▸ **ASSIGNMENT**: What is the number of lines in the data that include the string "Pittsburgh"? Give it by itself.

---------- RECORDS FOR THIS TASK

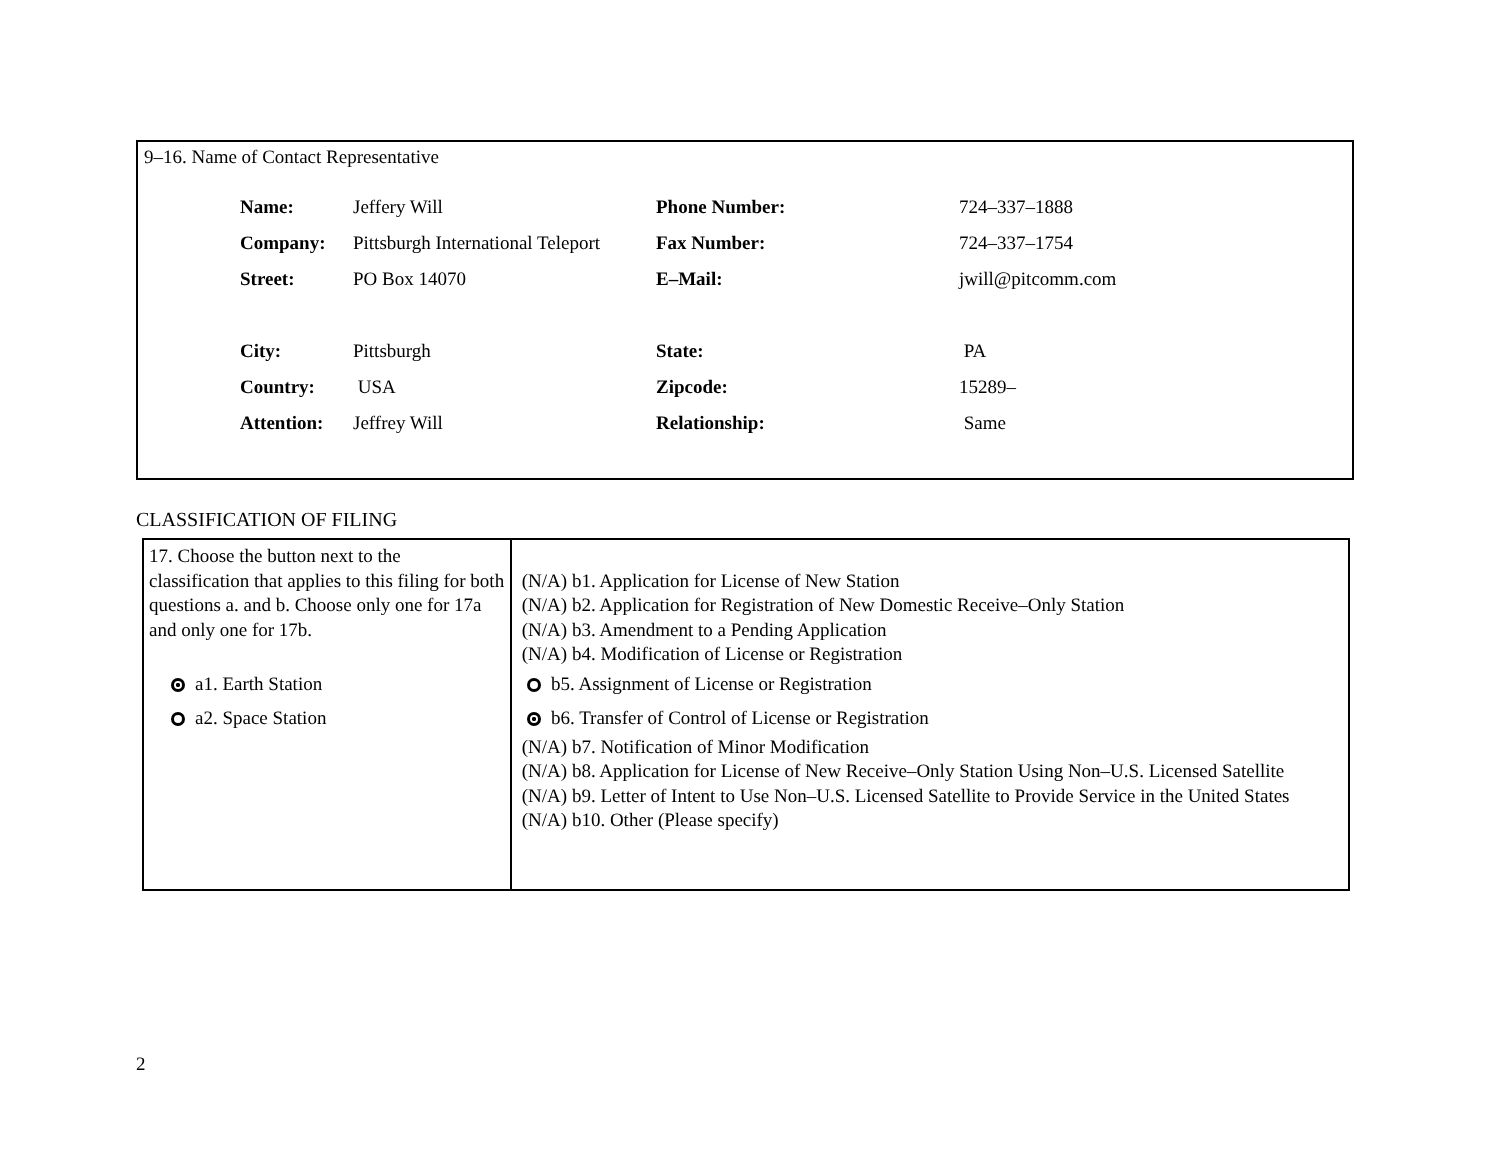9–16. Name of Contact Representative
| Name: | Jeffery Will | Phone Number: | 724–337–1888 |
| Company: | Pittsburgh International Teleport | Fax Number: | 724–337–1754 |
| Street: | PO Box 14070 | E–Mail: | jwill@pitcomm.com |
| City: | Pittsburgh | State: | PA |
| Country: | USA | Zipcode: | 15289– |
| Attention: | Jeffrey Will | Relationship: | Same |
CLASSIFICATION OF FILING
| 17. Choose the button next to the classification that applies to this filing for both questions a. and b. Choose only one for 17a and only one for 17b. a1. Earth Station a2. Space Station | (N/A) b1. Application for License of New Station (N/A) b2. Application for Registration of New Domestic Receive–Only Station (N/A) b3. Amendment to a Pending Application (N/A) b4. Modification of License or Registration b5. Assignment of License or Registration b6. Transfer of Control of License or Registration (N/A) b7. Notification of Minor Modification (N/A) b8. Application for License of New Receive–Only Station Using Non–U.S. Licensed Satellite (N/A) b9. Letter of Intent to Use Non–U.S. Licensed Satellite to Provide Service in the United States (N/A) b10. Other (Please specify) |
2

--------------------

▸ **RESULT**: 2